#### [Extracted page text data]
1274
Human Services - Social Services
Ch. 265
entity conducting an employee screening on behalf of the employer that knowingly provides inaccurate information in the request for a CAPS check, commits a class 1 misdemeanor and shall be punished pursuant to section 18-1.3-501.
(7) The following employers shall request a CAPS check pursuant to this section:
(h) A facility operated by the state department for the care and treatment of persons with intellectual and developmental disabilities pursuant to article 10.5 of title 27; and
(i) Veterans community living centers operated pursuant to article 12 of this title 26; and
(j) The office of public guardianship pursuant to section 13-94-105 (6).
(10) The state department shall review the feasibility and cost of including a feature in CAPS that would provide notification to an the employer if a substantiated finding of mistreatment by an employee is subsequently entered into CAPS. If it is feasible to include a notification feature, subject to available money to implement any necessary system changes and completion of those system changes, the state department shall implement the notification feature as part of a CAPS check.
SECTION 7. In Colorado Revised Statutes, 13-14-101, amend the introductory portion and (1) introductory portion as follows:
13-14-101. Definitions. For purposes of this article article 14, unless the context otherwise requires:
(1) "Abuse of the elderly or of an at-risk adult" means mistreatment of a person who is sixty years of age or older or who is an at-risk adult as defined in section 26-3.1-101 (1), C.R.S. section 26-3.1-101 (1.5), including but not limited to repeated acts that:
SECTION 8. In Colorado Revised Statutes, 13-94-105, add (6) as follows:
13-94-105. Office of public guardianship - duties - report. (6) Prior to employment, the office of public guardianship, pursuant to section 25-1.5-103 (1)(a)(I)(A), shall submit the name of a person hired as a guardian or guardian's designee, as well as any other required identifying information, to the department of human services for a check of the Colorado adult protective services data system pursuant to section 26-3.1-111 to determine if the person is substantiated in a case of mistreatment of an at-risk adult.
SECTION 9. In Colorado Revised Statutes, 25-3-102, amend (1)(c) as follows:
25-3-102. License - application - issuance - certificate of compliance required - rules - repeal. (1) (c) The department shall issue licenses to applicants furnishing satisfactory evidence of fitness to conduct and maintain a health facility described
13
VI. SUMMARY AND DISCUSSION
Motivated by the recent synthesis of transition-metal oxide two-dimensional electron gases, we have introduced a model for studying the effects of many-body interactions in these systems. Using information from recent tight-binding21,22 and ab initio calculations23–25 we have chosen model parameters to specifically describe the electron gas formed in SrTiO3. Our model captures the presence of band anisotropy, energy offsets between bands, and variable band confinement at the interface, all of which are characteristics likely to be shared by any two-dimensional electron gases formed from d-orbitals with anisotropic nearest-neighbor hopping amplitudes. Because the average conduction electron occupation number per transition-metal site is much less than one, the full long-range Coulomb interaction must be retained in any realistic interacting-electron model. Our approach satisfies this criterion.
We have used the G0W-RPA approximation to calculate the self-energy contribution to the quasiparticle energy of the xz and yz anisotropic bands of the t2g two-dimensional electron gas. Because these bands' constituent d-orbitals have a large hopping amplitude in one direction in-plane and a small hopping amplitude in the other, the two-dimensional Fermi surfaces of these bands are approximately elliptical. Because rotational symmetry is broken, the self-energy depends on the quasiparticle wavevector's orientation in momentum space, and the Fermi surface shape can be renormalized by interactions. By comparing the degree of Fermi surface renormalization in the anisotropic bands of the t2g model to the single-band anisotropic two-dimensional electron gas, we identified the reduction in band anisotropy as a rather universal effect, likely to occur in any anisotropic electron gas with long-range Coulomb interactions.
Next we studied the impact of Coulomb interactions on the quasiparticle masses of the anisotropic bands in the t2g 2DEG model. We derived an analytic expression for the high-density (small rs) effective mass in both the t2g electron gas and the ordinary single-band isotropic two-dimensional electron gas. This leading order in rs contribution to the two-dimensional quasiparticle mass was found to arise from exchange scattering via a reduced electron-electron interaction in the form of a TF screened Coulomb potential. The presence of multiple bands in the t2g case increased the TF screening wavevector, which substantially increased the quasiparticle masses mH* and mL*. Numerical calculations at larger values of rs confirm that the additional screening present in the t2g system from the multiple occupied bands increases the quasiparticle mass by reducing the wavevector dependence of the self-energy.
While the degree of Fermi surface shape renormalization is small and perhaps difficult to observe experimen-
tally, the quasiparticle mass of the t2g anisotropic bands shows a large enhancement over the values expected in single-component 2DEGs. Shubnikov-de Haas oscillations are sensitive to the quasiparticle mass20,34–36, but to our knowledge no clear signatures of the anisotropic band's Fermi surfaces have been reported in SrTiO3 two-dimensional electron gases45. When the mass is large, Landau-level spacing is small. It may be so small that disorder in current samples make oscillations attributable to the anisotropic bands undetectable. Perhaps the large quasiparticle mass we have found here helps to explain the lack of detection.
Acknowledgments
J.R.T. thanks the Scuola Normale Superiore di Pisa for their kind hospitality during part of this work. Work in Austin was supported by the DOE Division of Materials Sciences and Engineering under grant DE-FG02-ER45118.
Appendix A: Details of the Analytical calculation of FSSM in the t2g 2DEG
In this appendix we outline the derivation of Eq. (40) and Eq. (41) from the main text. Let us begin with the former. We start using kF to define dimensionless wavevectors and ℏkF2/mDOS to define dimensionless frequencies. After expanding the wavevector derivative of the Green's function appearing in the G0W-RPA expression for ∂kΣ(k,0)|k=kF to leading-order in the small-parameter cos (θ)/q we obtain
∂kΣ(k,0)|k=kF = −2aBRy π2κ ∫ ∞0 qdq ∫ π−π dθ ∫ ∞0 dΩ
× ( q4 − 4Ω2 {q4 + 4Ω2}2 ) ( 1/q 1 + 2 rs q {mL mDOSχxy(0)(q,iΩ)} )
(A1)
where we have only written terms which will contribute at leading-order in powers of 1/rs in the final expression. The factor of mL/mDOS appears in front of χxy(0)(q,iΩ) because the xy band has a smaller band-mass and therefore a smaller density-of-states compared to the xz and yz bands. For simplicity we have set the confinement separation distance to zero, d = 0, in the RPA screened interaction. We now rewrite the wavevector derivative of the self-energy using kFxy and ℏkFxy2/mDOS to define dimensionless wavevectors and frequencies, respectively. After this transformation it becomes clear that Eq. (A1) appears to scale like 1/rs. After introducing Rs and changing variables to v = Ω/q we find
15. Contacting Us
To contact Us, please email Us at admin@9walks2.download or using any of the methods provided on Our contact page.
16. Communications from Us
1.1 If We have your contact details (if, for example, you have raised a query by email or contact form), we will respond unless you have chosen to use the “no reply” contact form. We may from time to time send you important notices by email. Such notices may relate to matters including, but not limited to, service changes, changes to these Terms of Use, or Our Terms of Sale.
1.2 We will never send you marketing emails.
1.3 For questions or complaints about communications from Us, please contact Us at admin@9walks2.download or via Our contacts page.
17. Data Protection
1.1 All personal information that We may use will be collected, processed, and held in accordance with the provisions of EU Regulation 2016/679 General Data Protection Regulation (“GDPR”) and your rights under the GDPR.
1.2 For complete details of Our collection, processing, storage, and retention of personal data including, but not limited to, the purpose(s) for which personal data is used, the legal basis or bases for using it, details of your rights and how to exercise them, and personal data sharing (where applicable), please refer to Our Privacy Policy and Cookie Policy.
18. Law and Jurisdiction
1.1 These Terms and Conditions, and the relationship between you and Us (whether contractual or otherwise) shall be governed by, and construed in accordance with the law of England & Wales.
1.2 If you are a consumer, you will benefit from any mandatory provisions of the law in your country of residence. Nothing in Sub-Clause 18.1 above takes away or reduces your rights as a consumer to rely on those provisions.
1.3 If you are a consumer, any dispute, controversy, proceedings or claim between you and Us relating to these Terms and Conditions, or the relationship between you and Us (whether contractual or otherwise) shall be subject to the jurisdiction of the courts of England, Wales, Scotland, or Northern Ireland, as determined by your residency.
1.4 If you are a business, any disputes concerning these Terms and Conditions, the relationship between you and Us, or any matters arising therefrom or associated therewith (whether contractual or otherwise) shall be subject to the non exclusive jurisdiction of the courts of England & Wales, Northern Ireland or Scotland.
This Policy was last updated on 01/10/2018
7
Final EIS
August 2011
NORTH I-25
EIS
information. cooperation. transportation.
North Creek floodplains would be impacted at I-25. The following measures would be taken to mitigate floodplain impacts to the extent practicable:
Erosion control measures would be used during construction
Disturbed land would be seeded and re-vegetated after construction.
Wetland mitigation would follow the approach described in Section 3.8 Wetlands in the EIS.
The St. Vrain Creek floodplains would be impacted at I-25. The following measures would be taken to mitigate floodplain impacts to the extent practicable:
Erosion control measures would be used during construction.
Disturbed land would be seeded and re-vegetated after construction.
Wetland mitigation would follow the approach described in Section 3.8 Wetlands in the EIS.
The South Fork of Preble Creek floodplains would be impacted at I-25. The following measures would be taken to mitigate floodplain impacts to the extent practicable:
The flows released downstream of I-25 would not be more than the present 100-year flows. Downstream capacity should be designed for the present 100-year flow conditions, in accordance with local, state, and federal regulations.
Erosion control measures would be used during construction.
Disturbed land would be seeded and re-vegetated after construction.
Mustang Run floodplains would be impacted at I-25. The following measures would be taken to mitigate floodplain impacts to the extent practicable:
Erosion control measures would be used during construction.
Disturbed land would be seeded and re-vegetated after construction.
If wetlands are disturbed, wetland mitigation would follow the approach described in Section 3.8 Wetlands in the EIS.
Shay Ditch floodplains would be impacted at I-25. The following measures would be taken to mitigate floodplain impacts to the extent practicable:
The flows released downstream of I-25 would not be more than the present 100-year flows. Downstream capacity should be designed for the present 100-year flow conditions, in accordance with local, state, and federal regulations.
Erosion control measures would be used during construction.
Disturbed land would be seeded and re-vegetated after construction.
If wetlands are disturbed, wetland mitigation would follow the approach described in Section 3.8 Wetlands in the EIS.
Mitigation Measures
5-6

#### [EXERCISE OBJECTIVE]
Nothing but the lines from the start of the data through the line holding "SECTION 7. In" should be restated, and each one exactly.

#### [THE ANSWER]
1274
Human Services - Social Services
Ch. 265
entity conducting an employee screening on behalf of the employer that knowingly provides inaccurate information in the request for a CAPS check, commits a class 1 misdemeanor and shall be punished pursuant to section 18-1.3-501.
(7) The following employers shall request a CAPS check pursuant to this section:
(h) A facility operated by the state department for the care and treatment of persons with intellectual and developmental disabilities pursuant to article 10.5 of title 27; and
(i) Veterans community living centers operated pursuant to article 12 of this title 26; and
(j) The office of public guardianship pursuant to section 13-94-105 (6).
(10) The state department shall review the feasibility and cost of including a feature in CAPS that would provide notification to an the employer if a substantiated finding of mistreatment by an employee is subsequently entered into CAPS. If it is feasible to include a notification feature, subject to available money to implement any necessary system changes and completion of those system changes, the state department shall implement the notification feature as part of a CAPS check.
SECTION 7. In Colorado Revised Statutes, 13-14-101, amend the introductory portion and (1) introductory portion as follows:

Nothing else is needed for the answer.